Listed entries section start

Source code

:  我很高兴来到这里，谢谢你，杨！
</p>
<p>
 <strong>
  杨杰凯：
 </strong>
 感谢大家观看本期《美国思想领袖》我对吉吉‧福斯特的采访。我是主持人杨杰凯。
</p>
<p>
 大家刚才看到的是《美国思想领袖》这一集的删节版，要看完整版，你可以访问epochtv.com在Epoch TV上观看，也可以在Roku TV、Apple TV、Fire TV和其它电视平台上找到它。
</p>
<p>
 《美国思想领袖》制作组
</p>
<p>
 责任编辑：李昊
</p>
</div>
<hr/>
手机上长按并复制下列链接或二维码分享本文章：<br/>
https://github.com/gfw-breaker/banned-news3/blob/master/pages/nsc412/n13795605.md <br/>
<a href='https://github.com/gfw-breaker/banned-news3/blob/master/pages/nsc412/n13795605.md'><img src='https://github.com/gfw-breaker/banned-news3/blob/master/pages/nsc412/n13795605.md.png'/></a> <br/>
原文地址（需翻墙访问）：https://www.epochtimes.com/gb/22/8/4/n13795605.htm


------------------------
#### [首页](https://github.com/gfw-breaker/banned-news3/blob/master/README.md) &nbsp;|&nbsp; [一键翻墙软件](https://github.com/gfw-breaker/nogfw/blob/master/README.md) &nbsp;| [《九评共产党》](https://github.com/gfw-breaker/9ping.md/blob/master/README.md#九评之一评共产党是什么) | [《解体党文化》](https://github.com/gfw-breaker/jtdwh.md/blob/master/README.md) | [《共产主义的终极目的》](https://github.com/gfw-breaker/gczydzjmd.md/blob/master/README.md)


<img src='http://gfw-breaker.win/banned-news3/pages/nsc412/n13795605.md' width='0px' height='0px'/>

Listed entries section end

Which rows contain the string "美国思想领袖"? Pick out each one and copy it in full.

 感谢大家观看本期《美国思想领袖》我对吉吉‧福斯特的采访。我是主持人杨杰凯。
 大家刚才看到的是《美国思想领袖》这一集的删节版，要看完整版，你可以访问epochtv.com在Epoch TV上观看，也可以在Roku TV、Apple TV、Fire TV和其它电视平台上找到它。
 《美国思想领袖》制作组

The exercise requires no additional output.